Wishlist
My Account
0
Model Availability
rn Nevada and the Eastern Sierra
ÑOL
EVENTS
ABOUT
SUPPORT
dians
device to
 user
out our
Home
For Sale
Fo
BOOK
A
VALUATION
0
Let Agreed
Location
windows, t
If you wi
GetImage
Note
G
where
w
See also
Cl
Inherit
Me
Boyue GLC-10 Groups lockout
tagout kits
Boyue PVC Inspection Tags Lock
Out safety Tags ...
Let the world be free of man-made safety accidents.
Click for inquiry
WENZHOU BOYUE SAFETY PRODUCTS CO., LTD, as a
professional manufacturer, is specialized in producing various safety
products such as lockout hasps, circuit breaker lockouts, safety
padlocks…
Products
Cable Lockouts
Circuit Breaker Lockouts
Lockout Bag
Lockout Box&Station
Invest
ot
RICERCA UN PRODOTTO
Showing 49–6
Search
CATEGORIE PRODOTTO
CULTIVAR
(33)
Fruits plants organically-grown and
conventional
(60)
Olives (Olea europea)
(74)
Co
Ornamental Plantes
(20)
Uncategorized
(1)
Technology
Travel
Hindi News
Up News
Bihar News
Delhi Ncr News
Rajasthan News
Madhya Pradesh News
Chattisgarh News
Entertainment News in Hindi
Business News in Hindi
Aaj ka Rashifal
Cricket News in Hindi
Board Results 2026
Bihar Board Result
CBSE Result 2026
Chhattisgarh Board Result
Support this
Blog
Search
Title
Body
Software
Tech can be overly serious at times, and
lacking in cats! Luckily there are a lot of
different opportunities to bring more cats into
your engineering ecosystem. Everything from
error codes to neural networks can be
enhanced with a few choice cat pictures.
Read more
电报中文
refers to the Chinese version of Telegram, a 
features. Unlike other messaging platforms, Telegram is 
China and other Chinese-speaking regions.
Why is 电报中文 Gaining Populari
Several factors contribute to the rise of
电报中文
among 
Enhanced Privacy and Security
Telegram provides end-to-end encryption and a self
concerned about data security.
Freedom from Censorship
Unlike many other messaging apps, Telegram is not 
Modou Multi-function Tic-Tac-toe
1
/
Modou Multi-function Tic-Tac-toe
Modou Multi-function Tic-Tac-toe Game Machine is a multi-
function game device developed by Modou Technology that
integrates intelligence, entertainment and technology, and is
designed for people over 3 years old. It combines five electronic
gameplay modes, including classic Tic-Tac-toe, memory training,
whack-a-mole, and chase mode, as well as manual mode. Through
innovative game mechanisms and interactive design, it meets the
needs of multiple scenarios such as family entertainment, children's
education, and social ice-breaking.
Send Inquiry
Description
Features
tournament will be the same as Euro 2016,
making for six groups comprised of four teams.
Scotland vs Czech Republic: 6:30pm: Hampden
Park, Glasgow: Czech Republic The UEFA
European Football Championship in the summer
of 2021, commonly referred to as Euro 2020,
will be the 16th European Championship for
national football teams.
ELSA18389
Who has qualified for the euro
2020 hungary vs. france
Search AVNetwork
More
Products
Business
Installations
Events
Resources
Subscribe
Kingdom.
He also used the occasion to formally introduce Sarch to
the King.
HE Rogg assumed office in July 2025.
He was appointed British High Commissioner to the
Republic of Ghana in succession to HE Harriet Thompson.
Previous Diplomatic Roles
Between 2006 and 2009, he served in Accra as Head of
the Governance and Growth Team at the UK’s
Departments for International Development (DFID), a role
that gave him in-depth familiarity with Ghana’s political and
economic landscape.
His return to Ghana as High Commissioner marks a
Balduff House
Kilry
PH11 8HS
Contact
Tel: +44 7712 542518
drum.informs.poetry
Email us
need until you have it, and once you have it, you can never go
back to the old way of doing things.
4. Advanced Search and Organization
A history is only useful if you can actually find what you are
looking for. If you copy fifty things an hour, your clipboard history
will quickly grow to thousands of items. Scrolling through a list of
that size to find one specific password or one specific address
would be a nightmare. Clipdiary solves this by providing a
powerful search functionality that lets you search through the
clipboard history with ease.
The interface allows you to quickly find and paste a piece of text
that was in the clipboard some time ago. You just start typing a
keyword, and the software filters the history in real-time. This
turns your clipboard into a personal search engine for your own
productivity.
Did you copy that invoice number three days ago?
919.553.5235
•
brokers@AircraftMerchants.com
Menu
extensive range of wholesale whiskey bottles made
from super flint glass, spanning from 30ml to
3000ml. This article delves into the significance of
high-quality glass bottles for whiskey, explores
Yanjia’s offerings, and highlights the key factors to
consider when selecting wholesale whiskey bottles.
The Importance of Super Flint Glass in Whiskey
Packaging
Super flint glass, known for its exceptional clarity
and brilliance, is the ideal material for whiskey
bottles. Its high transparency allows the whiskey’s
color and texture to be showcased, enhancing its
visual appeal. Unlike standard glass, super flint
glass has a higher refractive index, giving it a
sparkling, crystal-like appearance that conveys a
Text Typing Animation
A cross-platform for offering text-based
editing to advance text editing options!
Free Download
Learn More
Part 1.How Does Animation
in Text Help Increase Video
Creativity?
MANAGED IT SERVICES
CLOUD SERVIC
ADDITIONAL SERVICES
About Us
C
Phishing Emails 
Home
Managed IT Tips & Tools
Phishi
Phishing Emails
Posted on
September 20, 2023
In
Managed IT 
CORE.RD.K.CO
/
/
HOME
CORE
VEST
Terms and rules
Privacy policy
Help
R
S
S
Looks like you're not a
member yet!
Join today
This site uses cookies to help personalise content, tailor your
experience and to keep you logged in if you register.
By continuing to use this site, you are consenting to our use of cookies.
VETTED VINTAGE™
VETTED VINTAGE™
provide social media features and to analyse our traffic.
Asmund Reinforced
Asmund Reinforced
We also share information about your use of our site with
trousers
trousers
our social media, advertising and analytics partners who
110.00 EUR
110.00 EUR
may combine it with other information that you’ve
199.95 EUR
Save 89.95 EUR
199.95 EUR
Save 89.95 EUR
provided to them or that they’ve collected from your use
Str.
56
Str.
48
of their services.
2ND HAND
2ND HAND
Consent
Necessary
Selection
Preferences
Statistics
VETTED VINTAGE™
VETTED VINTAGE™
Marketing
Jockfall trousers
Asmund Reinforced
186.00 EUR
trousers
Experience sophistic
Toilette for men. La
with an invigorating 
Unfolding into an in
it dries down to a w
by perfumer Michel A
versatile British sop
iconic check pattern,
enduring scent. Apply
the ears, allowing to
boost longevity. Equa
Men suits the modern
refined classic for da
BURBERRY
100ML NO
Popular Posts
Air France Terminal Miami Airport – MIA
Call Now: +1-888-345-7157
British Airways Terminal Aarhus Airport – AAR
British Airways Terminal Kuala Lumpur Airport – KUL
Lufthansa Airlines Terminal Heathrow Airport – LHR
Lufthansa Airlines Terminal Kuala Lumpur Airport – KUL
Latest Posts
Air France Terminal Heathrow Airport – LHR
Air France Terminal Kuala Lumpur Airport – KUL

==================================================

> [Description of the task]: Show every line from the rows above that contains the word "information".

> [Your solution]:
We also share information about your use of our site with
may combine it with other information that you’ve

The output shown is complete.